The report, completed last month, details the circumstances of the collision, which killed two Costa Mesa police officers and a civilian observer when the Costa Mesa aircraft collided with a Newport Beach helicopter during the chase of a car theft suspect.
Those who died in the crash were Costa Mesa Police officers James D. Ketchum and Officer John W. Libolt, both 39, and 27-year-old civilian observer Jeffrey A. Pollard of Tustin.
The report says both helicopters took off at about 9 p.m., and as the stolen car headed south on MacArthur Boulevard, the Costa Mesa crew entered Newport Beach airspace and asked the Newport Beach officers “if they wanted to call the pursuit.”
While the Newport Beach crew directed the chase by air, it flew behind the Costa Mesa craft at an altitude of 500 feet, the report says. The Costa Mesa craft, which was at a lower altitude, turned right just before the accident.

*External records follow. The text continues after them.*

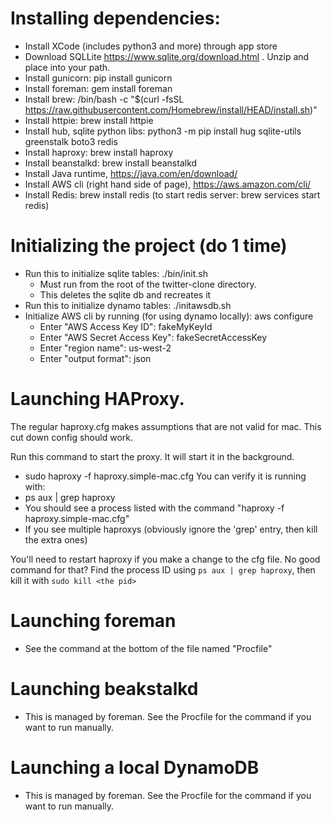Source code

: # Installing dependencies:
- Install XCode (includes python3 and more) through app store
- Download SQLLite https://www.sqlite.org/download.html . Unzip and place into your path.
- Install gunicorn: pip install gunicorn
- Install foreman: gem install foreman
- Install brew: /bin/bash -c "$(curl -fsSL https://raw.githubusercontent.com/Homebrew/install/HEAD/install.sh)"
- Install httpie: brew install httpie
- Install hub, sqlite python libs: python3 -m pip install hug sqlite-utils greenstalk boto3 redis
- Install haproxy: brew install haproxy
- Install beanstalkd: brew install beanstalkd
- Install Java runtime, https://java.com/en/download/
- Install AWS cli (right hand side of page), https://aws.amazon.com/cli/
- Install Redis: brew install redis  (to start redis server: brew services start redis)

# Initializing the project (do 1 time)
- Run this to initialize sqlite tables: ./bin/init.sh
    - Must run from the root of the twitter-clone directory.
    - This deletes the sqlite db and recreates it
- Run this to initialize dynamo tables: ./initawsdb.sh
- Initialize AWS cli by running (for using dynamo locally):  aws configure
    - Enter "AWS Access Key ID": fakeMyKeyId
    - Enter "AWS Secret Access Key": fakeSecretAccessKey
    - Enter "region name": us-west-2
    - Enter "output format": json

# Launching HAProxy.
The regular haproxy.cfg makes assumptions that are not valid for mac. This cut down config should work.

Run this command to start the proxy. It will start it in the background.
- sudo haproxy -f haproxy.simple-mac.cfg
You can verify it is running with:
- ps aux | grep haproxy 
- You should see a process listed with the command "haproxy -f haproxy.simple-mac.cfg"
- If you see multiple haproxys (obviously ignore the 'grep' entry, then kill the extra ones)

You'll need to restart haproxy if you make a change to the cfg file.
No good command for that? Find the process ID using `ps aux | grep haproxy`, then kill it with `sudo kill <the pid>`

# Launching foreman
- See the command at the bottom of the file named "Procfile"

# Launching beakstalkd
- This is managed by foreman. See the Procfile for the command if you want to run manually.

# Launching a local DynamoDB
- This is managed by foreman. See the Procfile for the command if you want to run manually.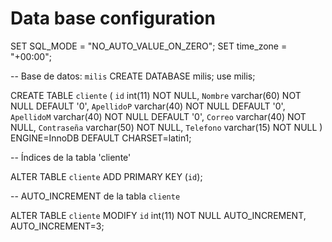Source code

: # Data base configuration

SET SQL_MODE = "NO_AUTO_VALUE_ON_ZERO";
SET time_zone = "+00:00";
 
-- Base de datos: `milis`
CREATE DATABASE milis;
use milis;

CREATE TABLE `cliente` (
  `id` int(11) NOT NULL,
  `Nombre` varchar(60) NOT NULL DEFAULT '0',
  `ApellidoP` varchar(40) NOT NULL DEFAULT '0',
  `ApellidoM` varchar(40) NOT NULL DEFAULT '0',
  `Correo` varchar(40) NOT NULL,
  `Contraseña` varchar(50) NOT NULL,
  `Telefono` varchar(15) NOT NULL
) ENGINE=InnoDB DEFAULT CHARSET=latin1;
 
 
-- Índices de la tabla 'cliente'

ALTER TABLE `cliente`
  ADD PRIMARY KEY (`id`);
 

-- AUTO_INCREMENT de la tabla `cliente`

ALTER TABLE `cliente`
  MODIFY `id` int(11) NOT NULL AUTO_INCREMENT, AUTO_INCREMENT=3;
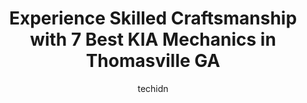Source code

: ---
layout: ampstory
image: https://images.unsplash.com/photo-1639928849293-7f9ff81e41d3?ixlib=rb-4.0.3&ixid=MnwxMjA3fDB8MHxwaG90by1wYWdlfHx8fGVufDB8fHx8&auto=format&fit=crop&w=640&h=853&q=80
author: techidn
featured: false
description: For top-quality automotive repairs and maintenance, visit the 7 best KIA Mechanic in Thomasville GA, USA. Their reputation for excellence and their dedication to customer satisfaction make t
title: Experience Skilled Craftsmanship with 7 Best KIA Mechanics in Thomasville GA
cover:
   title: Experience Skilled Craftsmanship with 7 Best KIA Mechanics in Thomasville GA
   subtitle: Rickpate
   background: https://images.unsplash.com/photo-1639928849293-7f9ff81e41d3?ixlib=rb-4.0.3&ixid=MnwxMjA3fDB8MHxwaG90by1wYWdlfHx8fGVufDB8fHx8&auto=format&fit=crop&w=640&h=853&q=80

pages: 
 - layout: thirds
   top: <h1>#1 Thomasville Toyota</h1>
   bottom: "<p>We purchased a 2009 Lexus RX 350 in an urgent situation  around August of 2019 for $11-12k. Shortly after our purchase the truck developed a misfire. I replaced plugs and</p>"
   background: https://www.knot35.com/toplist/wp-content/uploads/2023/06/best-kia-mechanic-1-in-thomasville-ga-1685832085.jpeg
   backgroundblur: true
 - layout: thirds
   top: <h1>#2 Thomasville Ford</h1>
   bottom: "<p>1515 E Jackson St, Thomasville, GA 31792, United States</p>"
   background: https://www.knot35.com/toplist/wp-content/uploads/2023/06/best-kia-mechanic-2-in-thomasville-ga-1685832085.jpeg
   cta:
      link: https://www.knot35.com/toplist/experience-skilled-craftsmanship-with-7-best-kia-mechanics-in-thomasville-ga/
      text: Experience Skilled Craftsmanship with 7 Best KIA Mechanics in Thomasville GA
 - layout: thirds
   top: <h1>#3 Flowers Nissan</h1>
   bottom: "<p>1630 E Jackson St, Thomasville, GA 31792, United States</p>"
   background: https://www.knot35.com/toplist/wp-content/uploads/2023/06/best-kia-mechanic-3-in-thomasville-ga-1685832086.jpeg
   cta:
      link: https://www.knot35.com/toplist/experience-skilled-craftsmanship-with-7-best-kia-mechanics-in-thomasville-ga/
      text: Experience Skilled Craftsmanship with 7 Best KIA Mechanics in Thomasville GA
 - layout: thirds
   top: <h1>#4 Flowers Honda</h1>
   bottom: "<p>1610 E Jackson St, Thomasville, GA 31792, United States</p>"
   background: https://images.unsplash.com/photo-1614648718611-0635f29016cb?ixlib=rb-4.0.3&ixid=MnwxMjA3fDB8MHxwaG90by1wYWdlfHx8fGVufDB8fHx8&auto=format&fit=crop&w=640&h=853&q=80
   cta:
      link: https://www.knot35.com/toplist/experience-skilled-craftsmanship-with-7-best-kia-mechanics-in-thomasville-ga/
      text: Experience Skilled Craftsmanship with 7 Best KIA Mechanics in Thomasville GA
 - layout: thirds
   top: <h1>#5 Redline Automotive</h1>
   bottom: "<p>371 Commercial Dr, Thomasville, GA 31757, United States</p>"
   background: https://images.unsplash.com/photo-1602536052359-ef94c21c5948?ixlib=rb-4.0.3&ixid=MnwxMjA3fDB8MHxwaG90by1wYWdlfHx8fGVufDB8fHx8&auto=format&fit=crop&w=640&h=853&q=80
   cta:
      link: https://www.knot35.com/toplist/experience-skilled-craftsmanship-with-7-best-kia-mechanics-in-thomasville-ga/
      text: Experience Skilled Craftsmanship with 7 Best KIA Mechanics in Thomasville GA
 - layout: thirds
   top: <h1>#6 Auto Doctor Diesel & Repair</h1>
   bottom: "<p>10821 US-84, Thomasville, GA 31757, United States</p>"
   background: https://images.unsplash.com/photo-1620421680010-0766ff230392?ixlib=rb-4.0.3&ixid=MnwxMjA3fDB8MHxwaG90by1wYWdlfHx8fGVufDB8fHx8&auto=format&fit=crop&w=640&h=853&q=80
   cta:
      link: https://www.knot35.com/toplist/experience-skilled-craftsmanship-with-7-best-kia-mechanics-in-thomasville-ga/
      text: Experience Skilled Craftsmanship with 7 Best KIA Mechanics in Thomasville GA
 - layout: thirds
   top: <h1>#7 Ponders Automotive, Inc.</h1>
   bottom: "<p>1052 W Jackson St, Thomasville, GA 31792, United States</p>"
   background: https://images.unsplash.com/photo-1533735380053-eb8d0759b24a?ixlib=rb-4.0.3&ixid=MnwxMjA3fDB8MHxwaG90by1wYWdlfHx8fGVufDB8fHx8&auto=format&fit=crop&w=640&h=853&q=80
   cta:
      link: https://www.knot35.com/toplist/experience-skilled-craftsmanship-with-7-best-kia-mechanics-in-thomasville-ga/
      text: Experience Skilled Craftsmanship with 7 Best KIA Mechanics in Thomasville GA
 - layout: thirds
   middle: Continue reading...
   background: https://images.unsplash.com/photo-1527067829737-402993088e6b?ixlib=rb-4.0.3&ixid=MnwxMjA3fDB8MHxwaG90by1wYWdlfHx8fGVufDB8fHx8&auto=format&fit=crop&w=640&h=853&q=80
   cta:
      link: https://www.knot35.com/toplist/experience-skilled-craftsmanship-with-7-best-kia-mechanics-in-thomasville-ga/
      text: Experience Skilled Craftsmanship with 7 Best KIA Mechanics in Thomasville GA
      
---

The Newport Beach pilot told investigators “he caught a glimpse of the (Costa Mesa craft’s) cockpit out of the corner of his eye immediately before impact,” the report says. The Newport Beach craft lost power and spun downward. The other craft crashed into a field. Examination of the Costa Mesa helicopter showed that a fire erupted after impact, destroying much of the craft and “all of the cockpit evidence,” the report says. The Newport Beach craft was also burned in a post-impact fire, but its occupants were able to escape.
Drug and alcohol tests of the crew of both helicopters were negative, the report says.